## Data supplied
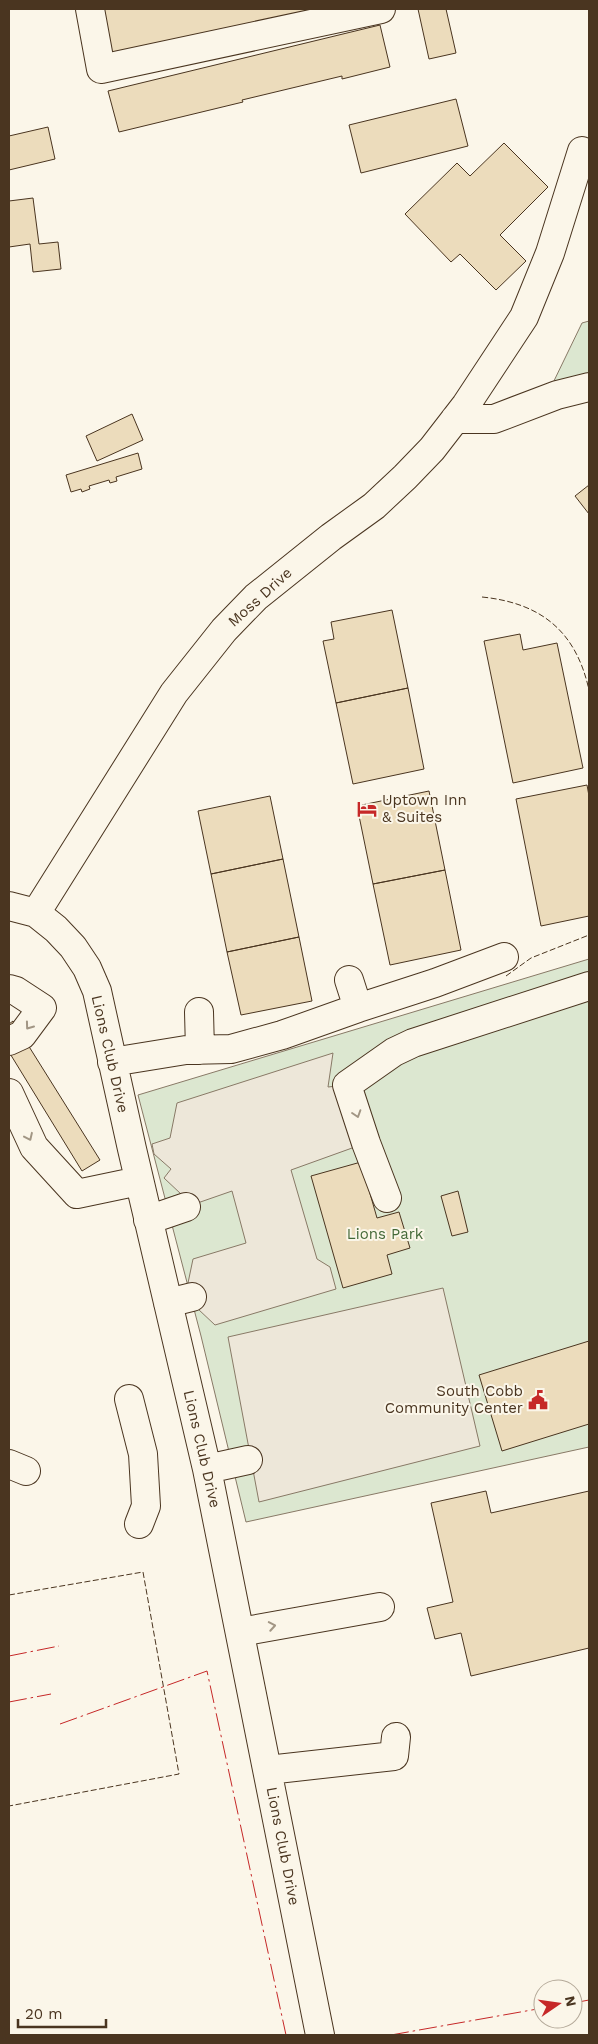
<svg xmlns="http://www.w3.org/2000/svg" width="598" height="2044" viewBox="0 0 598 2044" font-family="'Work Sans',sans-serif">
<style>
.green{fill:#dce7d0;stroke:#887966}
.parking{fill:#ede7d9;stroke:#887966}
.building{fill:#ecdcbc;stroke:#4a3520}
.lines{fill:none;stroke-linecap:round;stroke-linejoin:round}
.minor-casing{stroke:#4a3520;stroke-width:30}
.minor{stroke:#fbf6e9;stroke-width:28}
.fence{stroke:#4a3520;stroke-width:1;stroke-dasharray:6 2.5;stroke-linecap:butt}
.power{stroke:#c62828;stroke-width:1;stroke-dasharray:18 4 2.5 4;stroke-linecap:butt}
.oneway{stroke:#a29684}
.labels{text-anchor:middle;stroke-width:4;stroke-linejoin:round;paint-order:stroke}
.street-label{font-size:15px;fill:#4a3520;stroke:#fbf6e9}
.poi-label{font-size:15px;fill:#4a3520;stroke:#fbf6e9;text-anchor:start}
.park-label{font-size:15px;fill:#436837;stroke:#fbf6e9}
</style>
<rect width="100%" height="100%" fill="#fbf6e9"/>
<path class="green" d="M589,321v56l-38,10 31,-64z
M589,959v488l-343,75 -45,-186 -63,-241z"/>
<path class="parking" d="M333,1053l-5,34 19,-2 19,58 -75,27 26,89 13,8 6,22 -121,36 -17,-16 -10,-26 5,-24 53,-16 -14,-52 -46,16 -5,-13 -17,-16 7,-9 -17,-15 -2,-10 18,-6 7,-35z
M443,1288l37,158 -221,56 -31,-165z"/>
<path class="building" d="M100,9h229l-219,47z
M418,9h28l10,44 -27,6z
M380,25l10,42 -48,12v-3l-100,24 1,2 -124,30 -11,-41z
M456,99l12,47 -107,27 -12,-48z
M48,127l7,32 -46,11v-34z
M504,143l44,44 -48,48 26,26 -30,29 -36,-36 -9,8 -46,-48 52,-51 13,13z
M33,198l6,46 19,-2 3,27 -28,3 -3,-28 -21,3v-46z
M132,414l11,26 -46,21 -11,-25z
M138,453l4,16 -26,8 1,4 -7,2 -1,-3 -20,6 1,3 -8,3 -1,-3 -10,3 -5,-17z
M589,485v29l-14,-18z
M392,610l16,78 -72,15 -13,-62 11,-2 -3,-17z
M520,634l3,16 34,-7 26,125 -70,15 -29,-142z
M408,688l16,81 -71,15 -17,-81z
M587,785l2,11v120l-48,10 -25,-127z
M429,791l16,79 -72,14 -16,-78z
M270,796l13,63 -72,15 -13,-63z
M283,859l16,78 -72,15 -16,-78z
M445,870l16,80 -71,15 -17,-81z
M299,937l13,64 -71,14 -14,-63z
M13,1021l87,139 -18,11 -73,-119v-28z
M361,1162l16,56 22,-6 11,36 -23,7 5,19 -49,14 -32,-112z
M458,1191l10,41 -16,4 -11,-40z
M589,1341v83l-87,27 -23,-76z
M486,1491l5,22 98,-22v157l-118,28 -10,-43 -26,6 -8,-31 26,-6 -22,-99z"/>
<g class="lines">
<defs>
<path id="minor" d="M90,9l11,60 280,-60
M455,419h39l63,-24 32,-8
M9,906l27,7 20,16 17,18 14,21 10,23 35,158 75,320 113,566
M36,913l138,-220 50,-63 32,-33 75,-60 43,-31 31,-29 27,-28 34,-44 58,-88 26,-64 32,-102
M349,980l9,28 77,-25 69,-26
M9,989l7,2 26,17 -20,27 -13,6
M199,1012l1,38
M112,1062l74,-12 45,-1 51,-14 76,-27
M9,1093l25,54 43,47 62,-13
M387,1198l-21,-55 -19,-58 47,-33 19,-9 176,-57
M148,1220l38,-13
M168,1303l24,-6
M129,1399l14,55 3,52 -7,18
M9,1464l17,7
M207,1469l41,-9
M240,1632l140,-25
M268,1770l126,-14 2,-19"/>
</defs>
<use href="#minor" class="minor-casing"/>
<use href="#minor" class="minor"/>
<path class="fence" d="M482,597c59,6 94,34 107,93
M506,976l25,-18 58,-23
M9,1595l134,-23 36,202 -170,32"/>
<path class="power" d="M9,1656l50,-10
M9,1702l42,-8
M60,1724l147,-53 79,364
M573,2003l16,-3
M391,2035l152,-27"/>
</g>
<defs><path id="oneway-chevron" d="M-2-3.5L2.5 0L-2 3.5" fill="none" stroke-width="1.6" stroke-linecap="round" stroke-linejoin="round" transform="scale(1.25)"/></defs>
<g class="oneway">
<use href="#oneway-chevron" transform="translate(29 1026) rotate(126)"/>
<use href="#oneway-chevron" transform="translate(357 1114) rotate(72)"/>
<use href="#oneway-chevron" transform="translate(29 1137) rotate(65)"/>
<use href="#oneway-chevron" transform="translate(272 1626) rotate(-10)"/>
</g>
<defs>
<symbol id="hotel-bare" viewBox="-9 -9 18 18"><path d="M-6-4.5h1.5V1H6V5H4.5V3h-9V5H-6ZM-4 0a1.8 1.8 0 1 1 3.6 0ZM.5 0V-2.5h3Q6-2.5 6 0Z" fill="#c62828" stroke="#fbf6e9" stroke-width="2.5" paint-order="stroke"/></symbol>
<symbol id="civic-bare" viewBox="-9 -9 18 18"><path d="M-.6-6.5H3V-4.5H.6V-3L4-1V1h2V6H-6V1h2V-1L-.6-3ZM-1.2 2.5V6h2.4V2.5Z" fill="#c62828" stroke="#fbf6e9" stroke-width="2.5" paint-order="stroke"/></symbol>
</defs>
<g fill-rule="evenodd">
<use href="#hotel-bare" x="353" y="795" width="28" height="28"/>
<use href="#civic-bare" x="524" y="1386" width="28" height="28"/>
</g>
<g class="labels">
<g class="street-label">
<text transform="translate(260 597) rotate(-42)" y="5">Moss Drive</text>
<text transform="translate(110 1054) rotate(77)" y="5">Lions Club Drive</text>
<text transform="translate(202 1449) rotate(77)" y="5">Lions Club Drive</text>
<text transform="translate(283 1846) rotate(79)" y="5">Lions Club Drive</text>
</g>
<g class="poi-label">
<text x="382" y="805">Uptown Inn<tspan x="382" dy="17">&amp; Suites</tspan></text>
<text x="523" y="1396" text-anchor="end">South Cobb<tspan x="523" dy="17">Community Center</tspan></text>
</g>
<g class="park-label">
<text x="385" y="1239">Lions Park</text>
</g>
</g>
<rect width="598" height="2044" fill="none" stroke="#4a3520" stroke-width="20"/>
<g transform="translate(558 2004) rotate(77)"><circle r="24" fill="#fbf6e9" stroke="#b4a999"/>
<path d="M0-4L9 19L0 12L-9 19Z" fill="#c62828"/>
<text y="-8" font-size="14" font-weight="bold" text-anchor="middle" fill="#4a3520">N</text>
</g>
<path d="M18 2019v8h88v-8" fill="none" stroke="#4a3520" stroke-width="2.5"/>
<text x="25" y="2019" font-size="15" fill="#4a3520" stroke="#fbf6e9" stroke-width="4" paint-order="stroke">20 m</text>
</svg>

## Problem statement
Only a number should be returned: the count of lines above that include "civic".

## Response box
2